● INFORMATION GIVEN
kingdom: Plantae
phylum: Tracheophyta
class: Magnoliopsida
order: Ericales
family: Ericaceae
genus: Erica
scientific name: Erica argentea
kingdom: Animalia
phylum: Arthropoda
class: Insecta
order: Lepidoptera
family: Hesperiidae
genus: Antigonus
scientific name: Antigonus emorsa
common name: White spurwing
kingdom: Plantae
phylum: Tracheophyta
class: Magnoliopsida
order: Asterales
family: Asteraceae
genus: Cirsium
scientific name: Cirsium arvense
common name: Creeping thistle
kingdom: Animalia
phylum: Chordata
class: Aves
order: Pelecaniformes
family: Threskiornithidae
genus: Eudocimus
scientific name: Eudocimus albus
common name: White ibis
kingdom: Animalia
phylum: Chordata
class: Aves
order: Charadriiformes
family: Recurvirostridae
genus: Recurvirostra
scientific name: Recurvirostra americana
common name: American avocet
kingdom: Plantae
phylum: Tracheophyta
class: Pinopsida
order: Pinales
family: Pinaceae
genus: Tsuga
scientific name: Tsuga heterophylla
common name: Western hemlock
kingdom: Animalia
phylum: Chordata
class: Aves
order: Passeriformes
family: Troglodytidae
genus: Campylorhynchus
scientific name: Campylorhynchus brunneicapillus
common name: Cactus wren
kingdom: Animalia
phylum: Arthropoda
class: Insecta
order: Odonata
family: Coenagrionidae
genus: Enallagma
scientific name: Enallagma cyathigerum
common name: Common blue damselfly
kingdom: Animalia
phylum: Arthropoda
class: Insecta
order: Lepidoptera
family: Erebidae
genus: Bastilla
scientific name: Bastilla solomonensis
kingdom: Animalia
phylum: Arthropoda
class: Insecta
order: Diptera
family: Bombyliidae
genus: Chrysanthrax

● WHAT IS BEING ASKED
Give every line from all the records above as a JSON list of strings, with one string per line and blank lines left out.

● COMPLETE ANSWER
[
  "kingdom: Plantae",
  "phylum: Tracheophyta",
  "class: Magnoliopsida",
  "order: Ericales",
  "family: Ericaceae",
  "genus: Erica",
  "scientific name: Erica argentea",
  "kingdom: Animalia",
  "phylum: Arthropoda",
  "class: Insecta",
  "order: Lepidoptera",
  "family: Hesperiidae",
  "genus: Antigonus",
  "scientific name: Antigonus emorsa",
  "common name: White spurwing",
  "kingdom: Plantae",
  "phylum: Tracheophyta",
  "class: Magnoliopsida",
  "order: Asterales",
  "family: Asteraceae",
  "genus: Cirsium",
  "scientific name: Cirsium arvense",
  "common name: Creeping thistle",
  "kingdom: Animalia",
  "phylum: Chordata",
  "class: Aves",
  "order: Pelecaniformes",
  "family: Threskiornithidae",
  "genus: Eudocimus",
  "scientific name: Eudocimus albus",
  "common name: White ibis",
  "kingdom: Animalia",
  "phylum: Chordata",
  "class: Aves",
  "order: Charadriiformes",
  "family: Recurvirostridae",
  "genus: Recurvirostra",
  "scientific name: Recurvirostra americana",
  "common name: American avocet",
  "kingdom: Plantae",
  "phylum: Tracheophyta",
  "class: Pinopsida",
  "order: Pinales",
  "family: Pinaceae",
  "genus: Tsuga",
  "scientific name: Tsuga heterophylla",
  "common name: Western hemlock",
  "kingdom: Animalia",
  "phylum: Chordata",
  "class: Aves",
  "order: Passeriformes",
  "family: Troglodytidae",
  "genus: Campylorhynchus",
  "scientific name: Campylorhynchus brunneicapillus",
  "common name: Cactus wren",
  "kingdom: Animalia",
  "phylum: Arthropoda",
  "class: Insecta",
  "order: Odonata",
  "family: Coenagrionidae",
  "genus: Enallagma",
  "scientific name: Enallagma cyathigerum",
  "common name: Common blue damselfly",
  "kingdom: Animalia",
  "phylum: Arthropoda",
  "class: Insecta",
  "order: Lepidoptera",
  "family: Erebidae",
  "genus: Bastilla",
  "scientific name: Bastilla solomonensis",
  "kingdom: Animalia",
  "phylum: Arthropoda",
  "class: Insecta",
  "order: Diptera",
  "family: Bombyliidae",
  "genus: Chrysanthrax"
]